Diolch Geoguessr. With a bit of time, I should be able to get this pretty much to the metre. It is in Newbridge, Caerphilly, South Wales, UK.  It should be noted that the compass isn't always accurate when playing NMPZ, but if it is in this case, I need to be looking for a north easterly stretch of railway line. 

And after 10-15 minutes of sleuthing? Nothing. So my guess will have to be general rather than specific. 4900 something rather than 5000.

The results? 

1. Right continent, but wrong country. I should have gone with the Red Soil. It was a place in the State of Goias, Central Brazil. I was 951 miles away, and I scored 1793 points out of a possible 5000.

2. Again, correct continent but wrong country. The correct answer was on the outskirts of San Antonio in Texas. The 1513 mile discrepancy won me a meagre 978 points.

3. I couldn't have been much more wrong. I gained 1 point because my guess was 7754 miles away. It's a long way from Northern Argentina to Ballerat, near Melbourne, Victoria, Australia. I should have paid more attention to the vegetation. The eucalyptus was a clue.

4. Well that's more like it. Plonking my pin down on central Vienna, I was just 3 miles from the actual location. I went for Innere Stadt, when I should have been in Ottakring. A feast of 4984 points swells my score nicely.

5. The Caerphilly and railway line combo sent me on the wrong track and I ended up a whole 6.9 miles to the southwest of my target. 4963 points.

I don't usually play NMPZ. Sometimes I will play no move but can rotate and zoom in place to get more info. In the bronze and silver leagues, you are limited to moving only. Promotion to gold allows you to play no moving (can still pan and zoom).
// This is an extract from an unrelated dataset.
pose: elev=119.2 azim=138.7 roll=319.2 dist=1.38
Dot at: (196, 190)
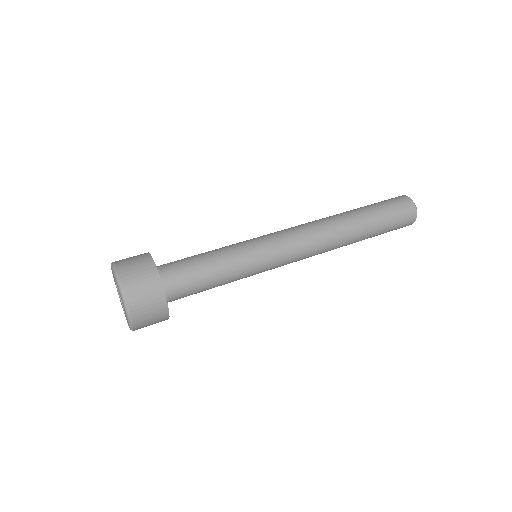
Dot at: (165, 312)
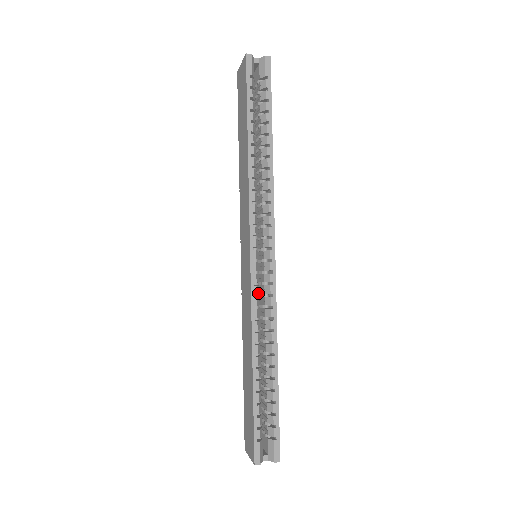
If you climb high enough, you can play ranked duels on the NMPZ setting.

The scoring system works as follows: Each guess is graded from 0 to 5000 points. Each game is 5 rounds. 

To get Platinum you need 25000 points - within yards for each location. I've got close on "World" and have achieved it once on the UK map. It took hours. In tournament play, when your time is limited to the time it takes for your opponent to make a guess plus 15 seconds, I've had one 5k score. That was in a small town in Greenland. There aren't that many to choose from, and they're pretty much all on the southern coast. 

22500 and above is Gold. 15000 and above is silver. 5000 and above is bronze. so an average of 1000 per round gets bronze, 3k gets silver 4.5k gets gold, and 5k gets the top award,

My total score was a solid bronze, pushing towards silver - 12719 points. One terrible guess, two mediocre guesses and two good guesses. For NMPZ, I'm happy with that.